Steve_Omohundro 20 Aug 2024 21:13 UTC
7 points
2
Simulation of the time evolution of models from their dynamical equations is only one way of proving properties about them. For example, a harmonic oscillator https://en.wikipedia.org/wiki/Harmonic_oscillator has dynamical equations m d^2x/dt^2= -kx. You can simulate that but you can also prove that the kinetic plus potential energy is conserved and get limits on its behavior arbitrarily far into the future.
- Seth Herd 20 Aug 2024 22:11 UTC
  6 points
  0
  Parent
  Sure but seems highly unlikely there are any such neat simplifications for complex cognitive systems built from neural networks.
  
  Other than “sapient beings do things that further their goals in their best estimation”, which is a rough predictor, and what we’re already trying to focus on. But the devil is in the details, and the important question is about how the goal is represented and understood.
  - Steve_Omohundro 20 Aug 2024 22:41 UTC
    11 points
    2
    Parent
    Oh yeah, by their very nature it’s likely to be hard to predict intelligent systems behavior in detail. We can put constraints on them, though, and prove that they operate within those constraints.
    Even simple systems like random SAT problems https://en.wikipedia.org/wiki/SAT_solver can have a very rich statistical structure. And the behavior of the solvers can be quite unpredictable.

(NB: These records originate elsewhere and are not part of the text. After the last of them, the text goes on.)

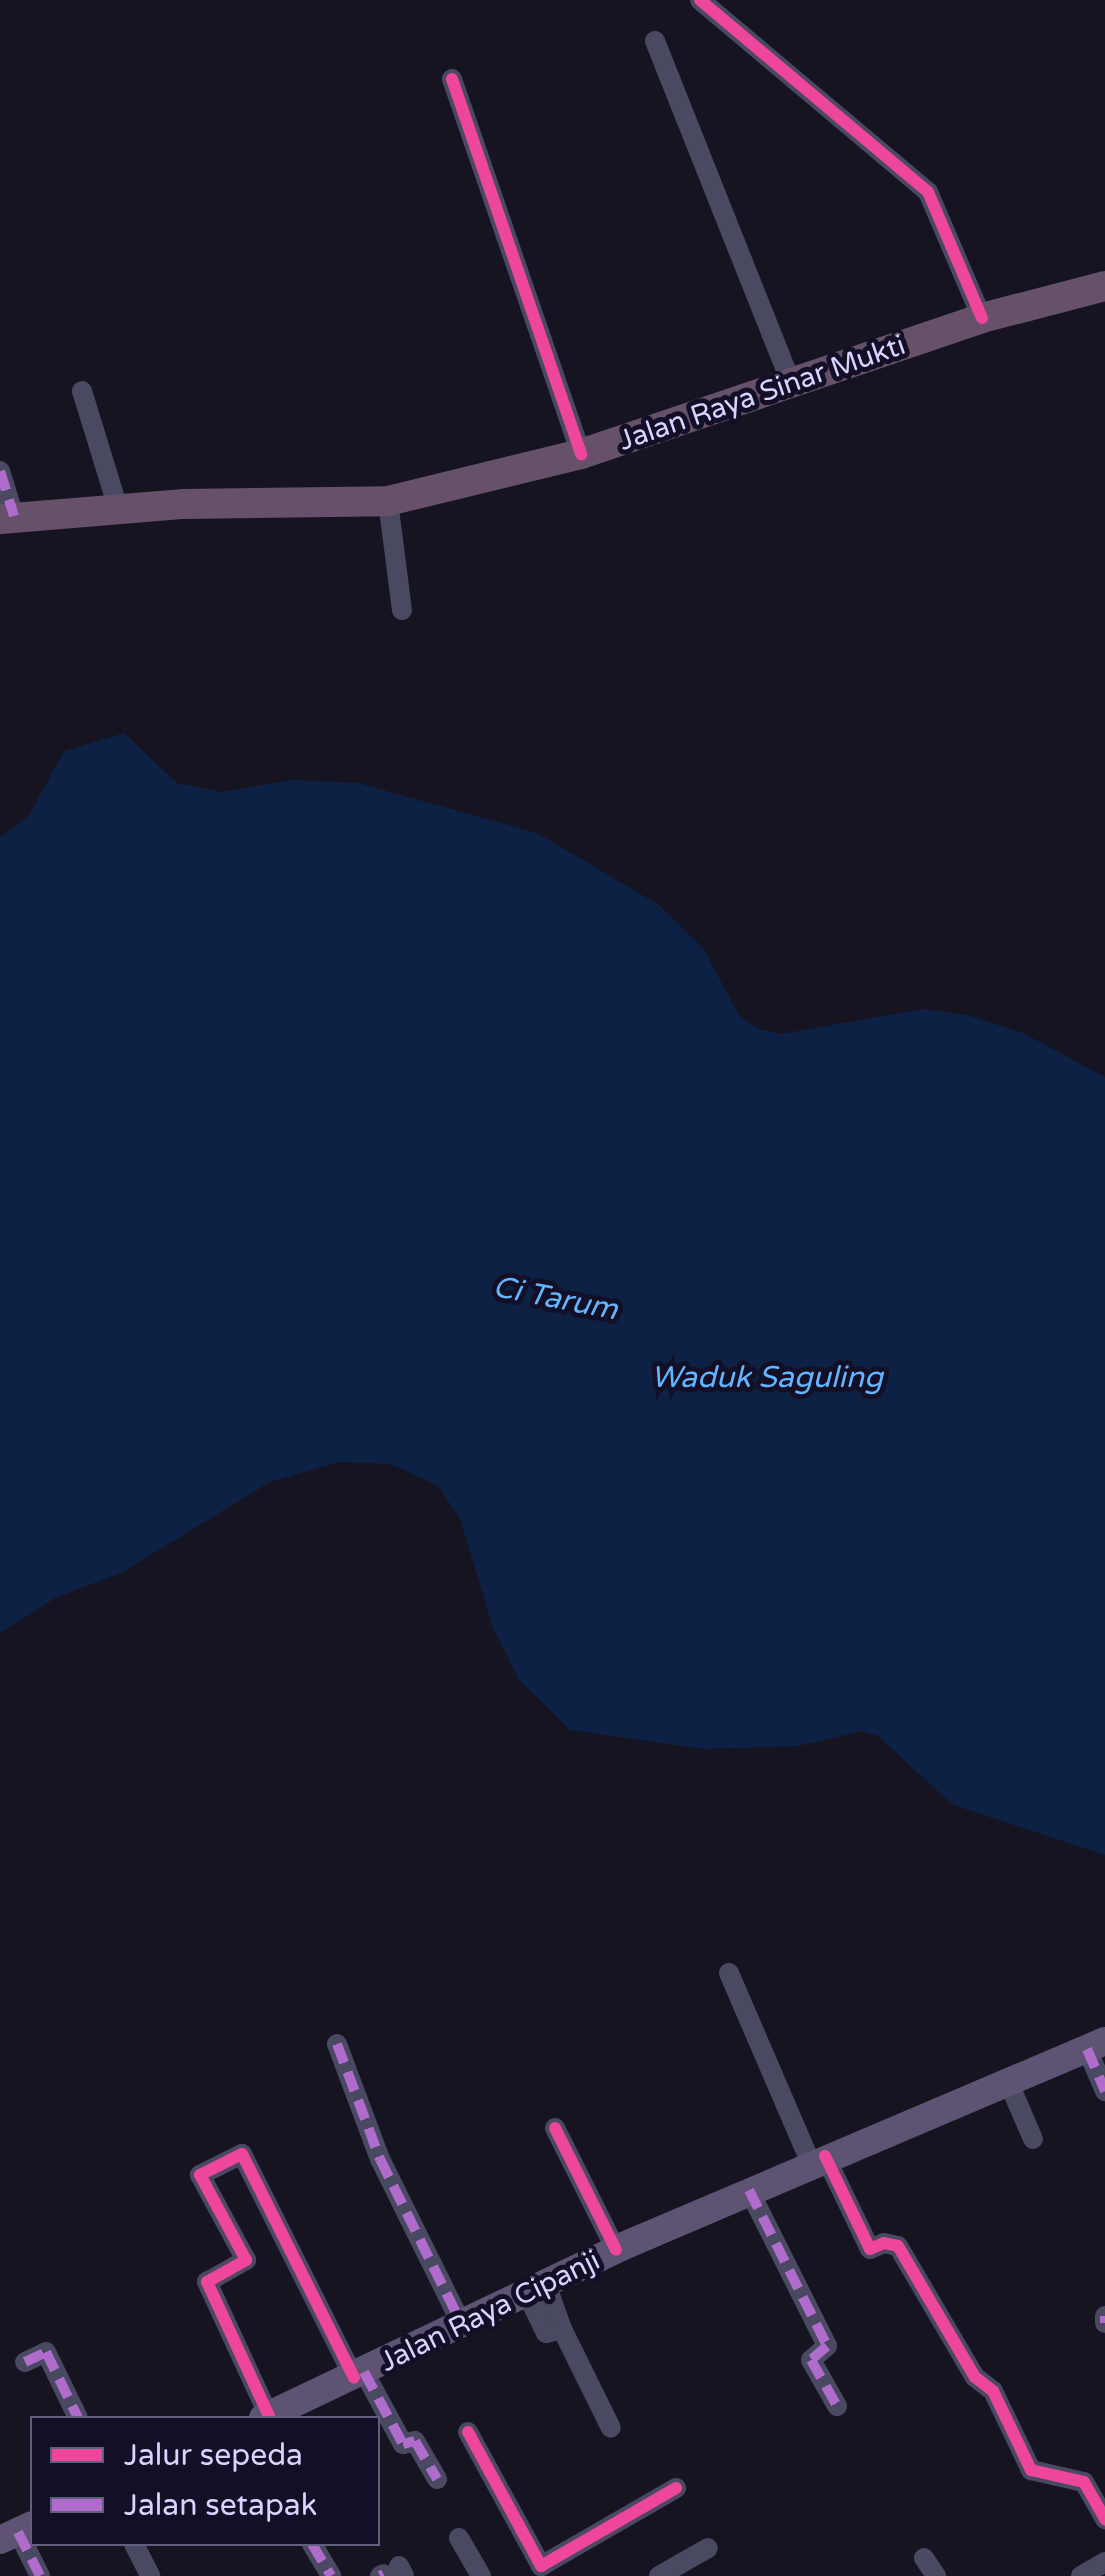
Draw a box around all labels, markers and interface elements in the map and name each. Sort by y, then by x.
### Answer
street label: Jalan Raya Sinar Mukti [614,328,910,458]
water label: Ci Tarum [490,1269,620,1329]
water label: Waduk Saguling [651,1360,883,1396]
street label: Jalan Raya Cipanji [375,2243,605,2379]
legend [30,2416,380,2546]
text: Jalur sepeda [124,2437,303,2474]
text: Jalan setapak [124,2487,317,2524]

    In some sense, this is the source of unpredictability of cryptographic hash functions. Odet Goldreich proposed an unbelivable simple boolean function which is believed to be one-way: https://link.springer.com/chapter/10.1007/978-3-642-22670-0_10
    On the other hand, I think it is often possible to distill behavior for a particlular task from a rich intelligence into simple code with provable properties.